The rapid evolution of large language models (LLMs) has fueled significant advancement in AI, enabling these systems to analyze text, generate summaries, suggest ideas, and even draft code. However, despite these impressive capabilities, challenges remain, particularly with the phenomenon of “hallucination,” where LLMs deliver factually incorrect or nonsensical output.
To address this issue, Google has enhanced the accuracy and reliability of its AI models with the launch of DataGemma last week. This innovative approach anchors LLMs in the extensive, real-world statistical data of Google’s Data Commons. Building on the advanced research and technology of Gemini models, DataGemma improves LLM accuracy and reasoning by connecting the LLMs to Data Common’s real-world data.
Rather than requiring familiarity with the specific data schema or API of the underlying datasets, DataGemma leverages the natural language interface of Data Commons to query and retrieve information.
Serving as a foundation for factual AI, Data Commons is Google’s publicly accessible knowledge graph, featuring over 250 billion data points across hundreds of thousands of statistical variables sourced from trusted organizations.
At its core, the DataGemma series utilizes Gemma 2 27B, an open-source large language model introduced by Google in June. This model, built on the widely adopted Transformer neural network architecture, boasts 27 billion parameters. Google claims the model delivers performance capable to LLMs with twice as many parameters.
Google’s new approach relies on retrieval-augmented generation (RAG), a method that is increasingly adopted by businesses. With the introduction of DataGemma, Google seeks to bring this method into the AI mainstream.
RAG has transformed the industry by leveraging retrieval-based techniques that dynamically fetch and integrate contextually relevant external data into the generation process, thereby enhancing accuracy and minimizing hallucinations.
Google’s move to integrate RAG with Data Commons represents the first large-scale cloud-based implementation of RAG. While many enterprises have employed RAG with proprietary data, Google’s application of a public resource like Data Commons represents a significant advancement. This approach aims to improve AI reliability and functionality by utilizing high-quality and verifiable data.
According to Google, DataGemma takes a two-pronged approach to integrate data retrieval with LLM output. The first method is to use RAG to retrieve relevant contextual information and necessary facts upfront, allowing the model to deliver more comprehensive and accurate answers.

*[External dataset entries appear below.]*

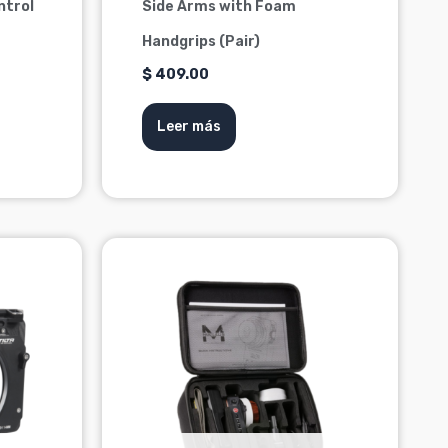
ntrol
Side Arms with Foam
Handgrips (Pair)
$
409.00
Leer más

The second method is to use retrieval-interleaved generation (RIG) to fetch specific statistical data in real time to fact-check questions posed in the query prompt. The collected information is sent to Google’s more advanced, proprietary Gemini 1.5 Pro model, which generates an output.
By employing these two distinct approaches, factual accuracy and transparency are improved, reducing the occurrence of hallucinations. Additionally, it provides users with the sources for the information.

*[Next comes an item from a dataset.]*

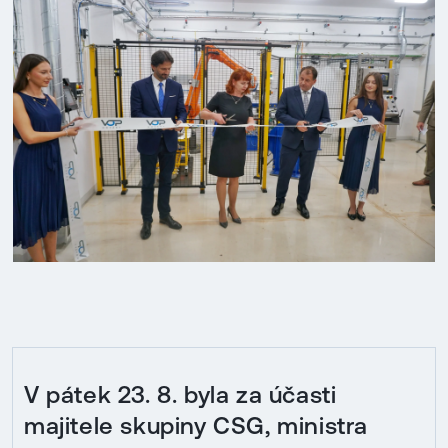
V pátek 23. 8. byla za účasti
majitele skupiny CSG, ministra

DataGemma is currently available only to researchers, but Google plans to expand access after further testing. While it shows promise, there are a few caveats to consider.
One of the key limitations of DataGemma is whether the data needed for RAG and RIG approaches is available in the Data Commons. Google researchers found that in 75% of test cases, the RIG method couldn’t retrieve any useful information from Data Commons. In some cases, Data Commons contains the needed information, but the model does not formulate the right command to find it.

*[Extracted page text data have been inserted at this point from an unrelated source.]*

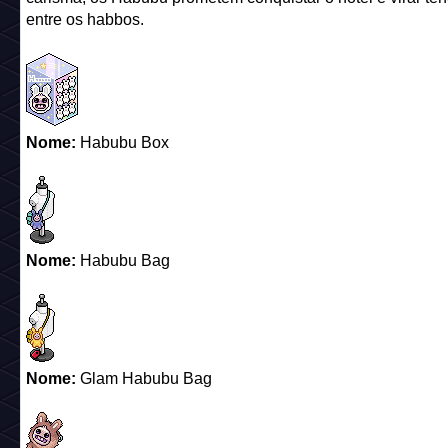
entre os habbos.
Nome:
Habubu Box
Nome:
Habubu Bag
Nome:
Glam Habubu Bag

Another challenge is related to accuracy. The RAG method gave incorrect answers 6-20% of the time, while the RIG method only pulled stats from Data Commons about 58% of the time.
Although these numbers may seem modest, they reflect a notable improvement over Google’s LLMs that do not access Data Commons. Google plans to improve the model by training it on more information and increasing its question-answering capacity from a few hundred to millions.
“While DataGemma represents a significant step forward, we recognize that it’s still early in the development of grounded AI,” Google software engineer Jennifer Chen and Prem Ramaswami, the head of Data Commons, detailed in a blog post.
“We invite researchers, developers, and anyone passionate about responsible AI to explore DataGemma and join us in this exciting journey. We believe that by grounding LLMs in the real-world data of Data Commons, we can unlock new possibilities for AI and create a future where information is not only intelligent but also grounded in facts and evidence.”
The introduction of DataGemma indicates that Google and other AI companies are moving beyond the basic capabilities of large language models. The future of AI depends on its capacity to integrate with external data sources, including public databases or proprietary corporate information.